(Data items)

|---|

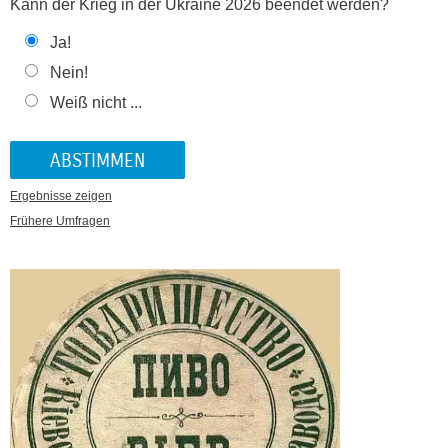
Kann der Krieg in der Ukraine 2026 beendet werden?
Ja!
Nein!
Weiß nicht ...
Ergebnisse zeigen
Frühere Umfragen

|---|

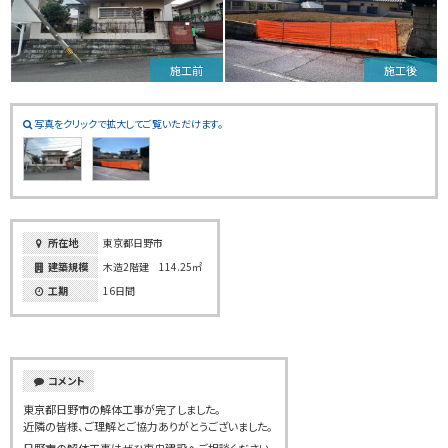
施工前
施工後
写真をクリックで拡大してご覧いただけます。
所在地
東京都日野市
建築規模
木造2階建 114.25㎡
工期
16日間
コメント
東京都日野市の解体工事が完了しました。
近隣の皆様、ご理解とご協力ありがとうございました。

|---|

== WHAT THE TASK REQUIRES ==
Above are the entries. Quote exactly the lines from the one bearing "Kann der Krieg" through the one bearing "Frühere Umfragen".

== YOUR SOLUTION ==
Kann der Krieg in der Ukraine 2026 beendet werden?
Ja!
Nein!
Weiß nicht ...
Ergebnisse zeigen
Frühere Umfragen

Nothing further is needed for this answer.